**WHAT IS REQUIRED**.
Word-for-word transcription: reproduce all of the data, but not the pictures.

**RECORDS SHOWN**.
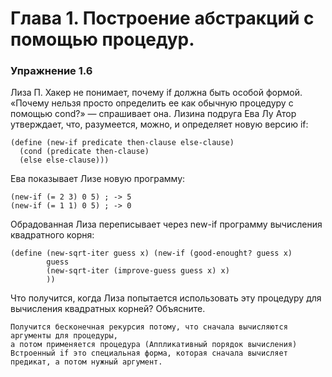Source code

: # Глава 1. Построение абстракций с помощью процедур.
### Упражнение 1.6

Лиза П. Хакер не понимает, почему if должна быть особой формой. «Почему нельзя просто
определить ее как обычную процедуру с помощью cond?» — спрашивает она. Лизина подруга
Ева Лу Атор утверждает, что, разумеется, можно, и определяет новую версию if:

    (define (new-if predicate then-clause else-clause)
      (cond (predicate then-clause)
      (else else-clause)))

Ева показывает Лизе новую программу:


    (new-if (= 2 3) 0 5) ; -> 5
    (new-if (= 1 1) 0 5) ; -> 0

Обрадованная Лиза переписывает через new-if программу вычисления квадратного корня:

    (define (new-sqrt-iter guess x) (new-if (good-enought? guess x)
            guess
            (new-sqrt-iter (improve-guess guess x) x)
            ))

Что получится, когда Лиза попытается использовать эту процедуру для вычисления квадратных корней? Объясните.

    Получится бесконечная рекурсия потому, что сначала вычисляются аргументы для процедуры,
    а потом применяется процедура (Аппликативный порядок вычисления)
    Встроенный if это специальная форма, которая сначала вычисляет предикат, а потом нужный аргумент.
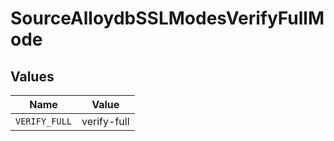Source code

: # SourceAlloydbSSLModesVerifyFullMode


## Values

| Name          | Value         |
| ------------- | ------------- |
| `VERIFY_FULL` | verify-full   |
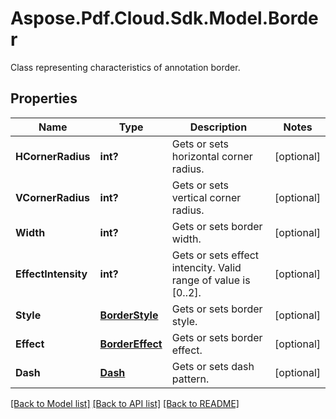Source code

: ﻿# Aspose.Pdf.Cloud.Sdk.Model.Border
Class representing characteristics of annotation border.

## Properties

Name | Type | Description | Notes
------------ | ------------- | ------------- | -------------
**HCornerRadius** | **int?** | Gets or sets horizontal corner radius. | [optional] 
**VCornerRadius** | **int?** | Gets or sets vertical corner radius. | [optional] 
**Width** | **int?** | Gets or sets border width. | [optional] 
**EffectIntensity** | **int?** | Gets or sets effect intencity. Valid range of value is [0..2]. | [optional] 
**Style** | [**BorderStyle**](BorderStyle.md) | Gets or sets border style. | [optional] 
**Effect** | [**BorderEffect**](BorderEffect.md) | Gets or sets border effect. | [optional] 
**Dash** | [**Dash**](Dash.md) | Gets or sets dash pattern. | [optional] 

[[Back to Model list]](../README.md#documentation-for-models) [[Back to API list]](../README.md#documentation-for-api-endpoints) [[Back to README]](../README.md)

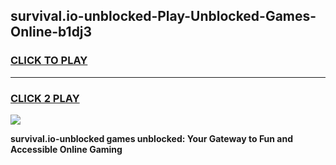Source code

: 
## survival.io-unblocked-Play-Unblocked-Games-Online-b1dj3
<h3>
<a href="https://premium76.site?title=survival.io-unblocked&ref=25A">CLICK TO PLAY</a></h3>
<hr>

<h3>
<a href="https://premium76.site?title=survival.io-unblocked&ref=25A">CLICK 2 PLAY</a>
  
</h3>

<a href="https://premium76.site?title=survival.io-unblocked&ref=25A"><img src="https://clearcache.store/games.png"></a>


**survival.io-unblocked games unblocked: Your Gateway to Fun and Accessible Online Gaming**
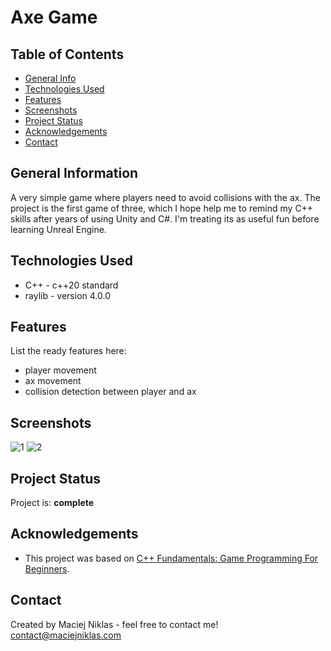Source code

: # Axe Game

## Table of Contents
* [General Info](#general-information)
* [Technologies Used](#technologies-used)
* [Features](#features)
* [Screenshots](#screenshots)
* [Project Status](#project-status)
* [Acknowledgements](#acknowledgements)
* [Contact](#contact)


## General Information
A very simple game where players need to avoid collisions with the ax. The project is the first game of three, which I hope help me to remind my C++ skills after years of using Unity and C#. I'm treating its as useful fun before learning Unreal Engine.


## Technologies Used
- C++ - c++20 standard
- raylib - version 4.0.0


## Features
List the ready features here:
- player movement
- ax movement
- collision detection between player and ax


## Screenshots
![1](./img/screenshot1.png)
![2](./img/screenshot2.png)


## Project Status
Project is: __complete__


## Acknowledgements
- This project was based on [C++ Fundamentals: Game Programming For Beginners](https://www.gamedev.tv/p/cpp-fundamentals).


## Contact
Created by Maciej Niklas - feel free to contact me!
contact@maciejniklas.com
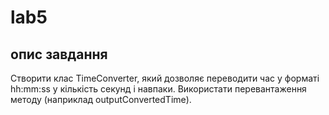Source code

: # lab5
## опис завдання
Створити клас TimeConverter, який дозволяє переводити час у форматі hh:mm:ss у кількість секунд і навпаки. Використати перевантаження методу (наприклад outputConvertedTime).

**TASK RESULT**.
Source code

: # Глава 1. Построение абстракций с помощью процедур.
### Упражнение 1.6

Лиза П. Хакер не понимает, почему if должна быть особой формой. «Почему нельзя просто
определить ее как обычную процедуру с помощью cond?» — спрашивает она. Лизина подруга
Ева Лу Атор утверждает, что, разумеется, можно, и определяет новую версию if:

    (define (new-if predicate then-clause else-clause)
      (cond (predicate then-clause)
      (else else-clause)))

Ева показывает Лизе новую программу:


    (new-if (= 2 3) 0 5) ; -> 5
    (new-if (= 1 1) 0 5) ; -> 0

Обрадованная Лиза переписывает через new-if программу вычисления квадратного корня:

    (define (new-sqrt-iter guess x) (new-if (good-enought? guess x)
            guess
            (new-sqrt-iter (improve-guess guess x) x)
            ))

Что получится, когда Лиза попытается использовать эту процедуру для вычисления квадратных корней? Объясните.

    Получится бесконечная рекурсия потому, что сначала вычисляются аргументы для процедуры,
    а потом применяется процедура (Аппликативный порядок вычисления)
    Встроенный if это специальная форма, которая сначала вычисляет предикат, а потом нужный аргумент.
Source code

: # SourceAlloydbSSLModesVerifyFullMode


## Values

| Name          | Value         |
| ------------- | ------------- |
| `VERIFY_FULL` | verify-full   |
Source code

: ﻿# Aspose.Pdf.Cloud.Sdk.Model.Border
Class representing characteristics of annotation border.

## Properties

Name | Type | Description | Notes
------------ | ------------- | ------------- | -------------
**HCornerRadius** | **int?** | Gets or sets horizontal corner radius. | [optional] 
**VCornerRadius** | **int?** | Gets or sets vertical corner radius. | [optional] 
**Width** | **int?** | Gets or sets border width. | [optional] 
**EffectIntensity** | **int?** | Gets or sets effect intencity. Valid range of value is [0..2]. | [optional] 
**Style** | [**BorderStyle**](BorderStyle.md) | Gets or sets border style. | [optional] 
**Effect** | [**BorderEffect**](BorderEffect.md) | Gets or sets border effect. | [optional] 
**Dash** | [**Dash**](Dash.md) | Gets or sets dash pattern. | [optional] 

[[Back to Model list]](../README.md#documentation-for-models) [[Back to API list]](../README.md#documentation-for-api-endpoints) [[Back to README]](../README.md)

Source code

: 
## survival.io-unblocked-Play-Unblocked-Games-Online-b1dj3
<h3>
<a href="https://premium76.site?title=survival.io-unblocked&ref=25A">CLICK TO PLAY</a></h3>
<hr>

<h3>
<a href="https://premium76.site?title=survival.io-unblocked&ref=25A">CLICK 2 PLAY</a>
  
</h3>

<a href="https://premium76.site?title=survival.io-unblocked&ref=25A"><img src="https://clearcache.store/games.png"></a>


**survival.io-unblocked games unblocked: Your Gateway to Fun and Accessible Online Gaming**
Source code

: # Axe Game

## Table of Contents
* [General Info](#general-information)
* [Technologies Used](#technologies-used)
* [Features](#features)
* [Screenshots](#screenshots)
* [Project Status](#project-status)
* [Acknowledgements](#acknowledgements)
* [Contact](#contact)


## General Information
A very simple game where players need to avoid collisions with the ax. The project is the first game of three, which I hope help me to remind my C++ skills after years of using Unity and C#. I'm treating its as useful fun before learning Unreal Engine.


## Technologies Used
- C++ - c++20 standard
- raylib - version 4.0.0


## Features
List the ready features here:
- player movement
- ax movement
- collision detection between player and ax


## Screenshots
![1](./img/screenshot1.png)
![2](./img/screenshot2.png)


## Project Status
Project is: __complete__


## Acknowledgements
- This project was based on [C++ Fundamentals: Game Programming For Beginners](https://www.gamedev.tv/p/cpp-fundamentals).


## Contact
Created by Maciej Niklas - feel free to contact me!
contact@maciejniklas.com
Source code

: # lab5
## опис завдання
Створити клас TimeConverter, який дозволяє переводити час у форматі hh:mm:ss у кількість секунд і навпаки. Використати перевантаження методу (наприклад outputConvertedTime).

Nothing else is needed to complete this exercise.